-------- Exercise materials --------

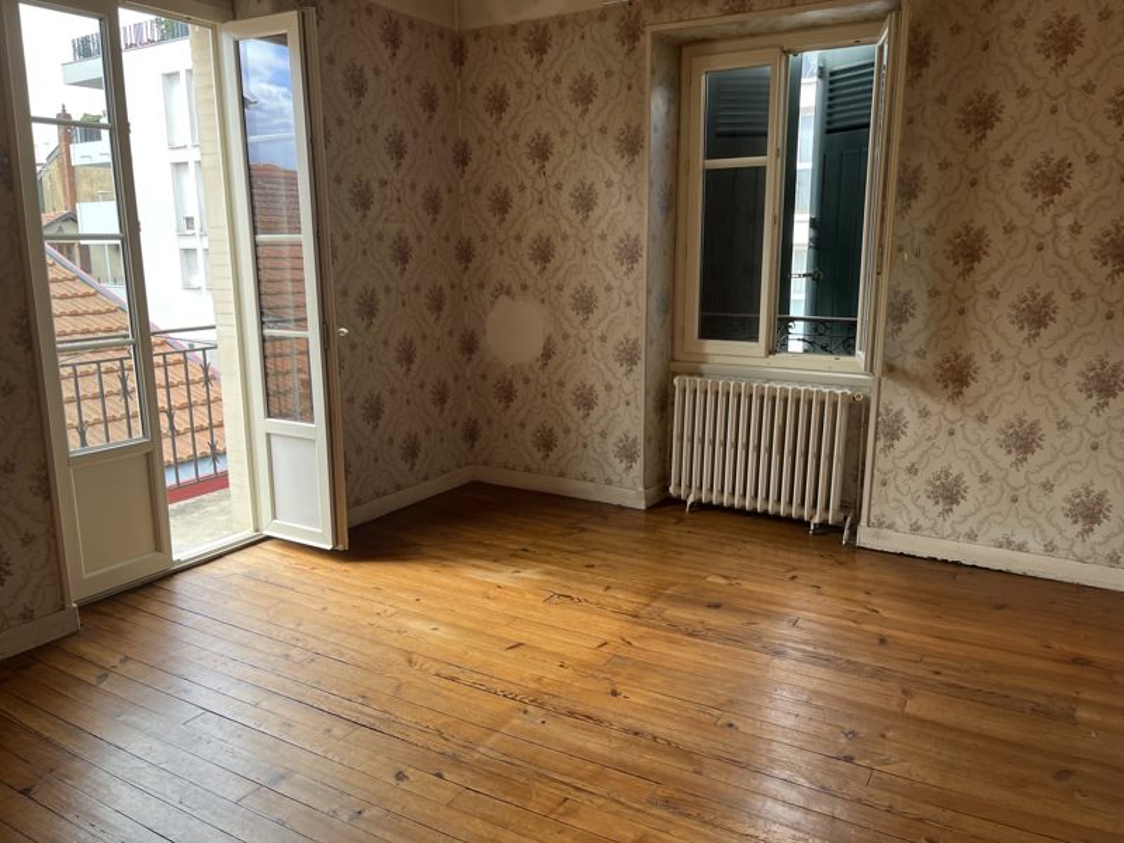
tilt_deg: -9.8
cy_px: 422
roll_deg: +2.2
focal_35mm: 26
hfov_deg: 67.3
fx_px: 844
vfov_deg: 53.1
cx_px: 562
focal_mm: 5.1
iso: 40
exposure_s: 1/202
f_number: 1.6
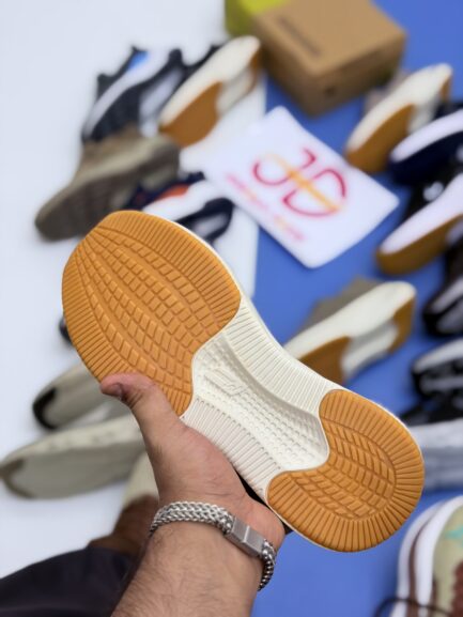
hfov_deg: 30.3
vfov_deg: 39.6
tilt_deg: -53.6
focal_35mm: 48
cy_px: 308
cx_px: 232
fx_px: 856
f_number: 1.78
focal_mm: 6.76
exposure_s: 1/366
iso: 64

--------

Word for word, restate all of the material above except its pictures.

→ **Written answer**:
tilt_deg: -9.8
cy_px: 422
roll_deg: +2.2
focal_35mm: 26
hfov_deg: 67.3
fx_px: 844
vfov_deg: 53.1
cx_px: 562
focal_mm: 5.1
iso: 40
exposure_s: 1/202
f_number: 1.6
hfov_deg: 30.3
vfov_deg: 39.6
tilt_deg: -53.6
focal_35mm: 48
cy_px: 308
cx_px: 232
fx_px: 856
f_number: 1.78
focal_mm: 6.76
exposure_s: 1/366
iso: 64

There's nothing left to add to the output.